Aims The activation of inflammatory cells, particularly macrophages, plays a pivotal role in the pathogenesis of cardiac remodelling and heart failure. Emerging evidence indicates that extracellular traps released from inflammatory immune cells contribute to the progression of various pathologies. However, the clinical relevance and mechanistic role of macrophage extracellular traps (METs) in heart failure remain to be elucidated. Methods and Results Endomyocardial biopsy specimens from 69 patients with heart failure were analysed by fluorescent immunostaining to identify and quantify METs. The numbers of METs per myocardial tissue area in patients with heart failure showed a negative correlation with left ventricular (LV) ejection fraction and a positive correlation with LV end-diastolic diameter. Patients with higher MET counts had significantly lower event-free survival from the composite cardiac events. In a murine model of pressure overload by transverse aortic constriction (TAC), METs were most abundantly observed at 3 days post-TAC and remained detectable throughout the 4-week observation period. In vitro, time-dependent MET formation was induced by an intrinsic trigger of mitochondrial DNA in bone marrow-derived macrophages from wild-type (WT) mice, but not in peptidyl arginine deiminase 4 (PAD4)-deficient macrophages, indicating that PAD4 activity is indispensable for MET formation.
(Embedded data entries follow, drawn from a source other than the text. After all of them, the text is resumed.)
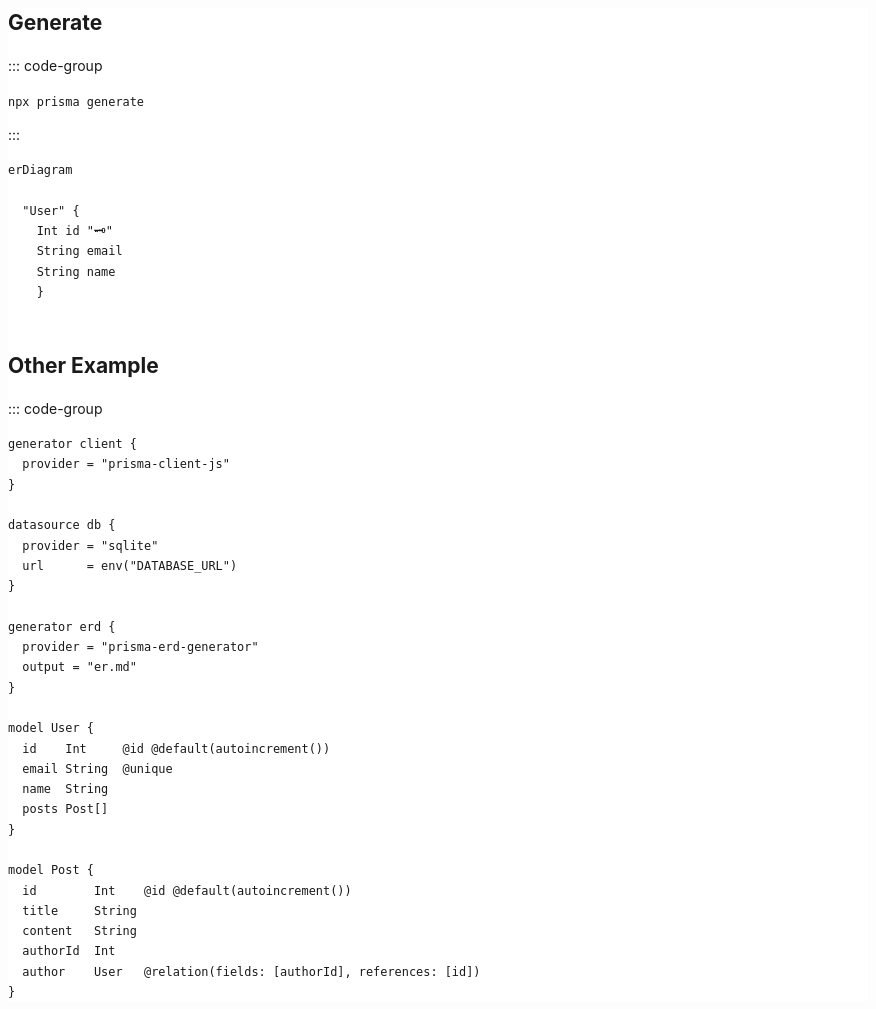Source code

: ## Generate
::: code-group
```sh [npm]
npx prisma generate
```
:::

```mermaid
erDiagram

  "User" {
    Int id "🗝️"
    String email 
    String name 
    }
  
```

## Other Example

::: code-group
```prisma [schema.prisma]
generator client {
  provider = "prisma-client-js"
}

datasource db {
  provider = "sqlite"
  url      = env("DATABASE_URL")
}

generator erd {
  provider = "prisma-erd-generator"
  output = "er.md"
}

model User {
  id    Int     @id @default(autoincrement())
  email String  @unique
  name  String
  posts Post[]
}

model Post {
  id        Int    @id @default(autoincrement())
  title     String
  content   String
  authorId  Int
  author    User   @relation(fields: [authorId], references: [id])
}
```
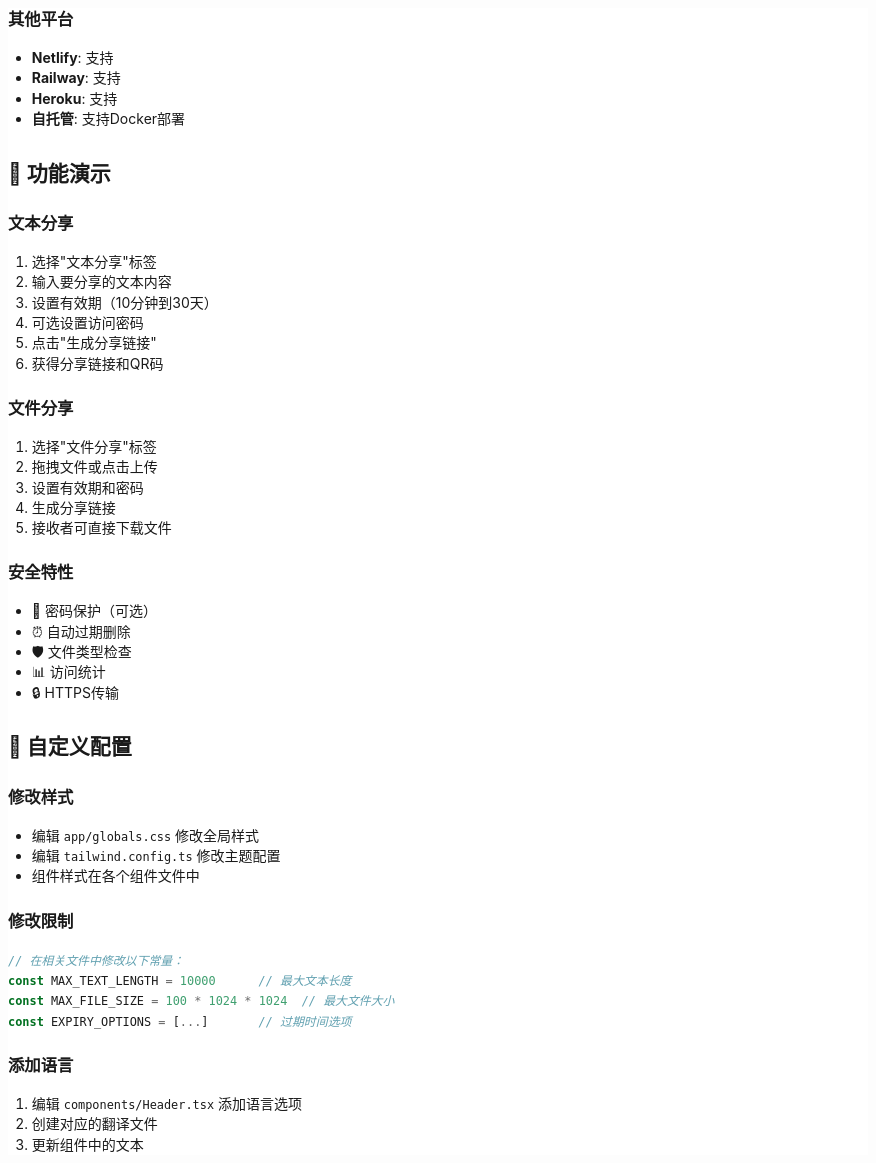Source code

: ### 其他平台
- **Netlify**: 支持
- **Railway**: 支持
- **Heroku**: 支持
- **自托管**: 支持Docker部署

## 📱 功能演示

### 文本分享
1. 选择"文本分享"标签
2. 输入要分享的文本内容
3. 设置有效期（10分钟到30天）
4. 可选设置访问密码
5. 点击"生成分享链接"
6. 获得分享链接和QR码

### 文件分享
1. 选择"文件分享"标签
2. 拖拽文件或点击上传
3. 设置有效期和密码
4. 生成分享链接
5. 接收者可直接下载文件

### 安全特性
- 🔐 密码保护（可选）
- ⏰ 自动过期删除
- 🛡️ 文件类型检查
- 📊 访问统计
- 🔒 HTTPS传输

## 🎨 自定义配置

### 修改样式
- 编辑 `app/globals.css` 修改全局样式
- 编辑 `tailwind.config.ts` 修改主题配置
- 组件样式在各个组件文件中

### 修改限制
```typescript
// 在相关文件中修改以下常量：
const MAX_TEXT_LENGTH = 10000      // 最大文本长度
const MAX_FILE_SIZE = 100 * 1024 * 1024  // 最大文件大小
const EXPIRY_OPTIONS = [...]       // 过期时间选项
```

### 添加语言
1. 编辑 `components/Header.tsx` 添加语言选项
2. 创建对应的翻译文件
3. 更新组件中的文本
The recipient mice transplanted with bone marrow cells from PAD4 knockout mice showed more preserved cardiac function, reduced myocardial fibrosis, and improved survival in response to TAC, compared to those transplanted with WT mice. Ex vivo analyses demonstrated that conditioned medium containing METs from WT macrophages induced fibroblast-to-myofibroblast transition via Toll-like receptor 4 signalling. Conclusions PAD4-dependent MET formation from bone marrow-derived macrophages represents a novel driver of cardiac remodelling. Targeting MET formation may offer a potential therapeutic strategy for heart failure.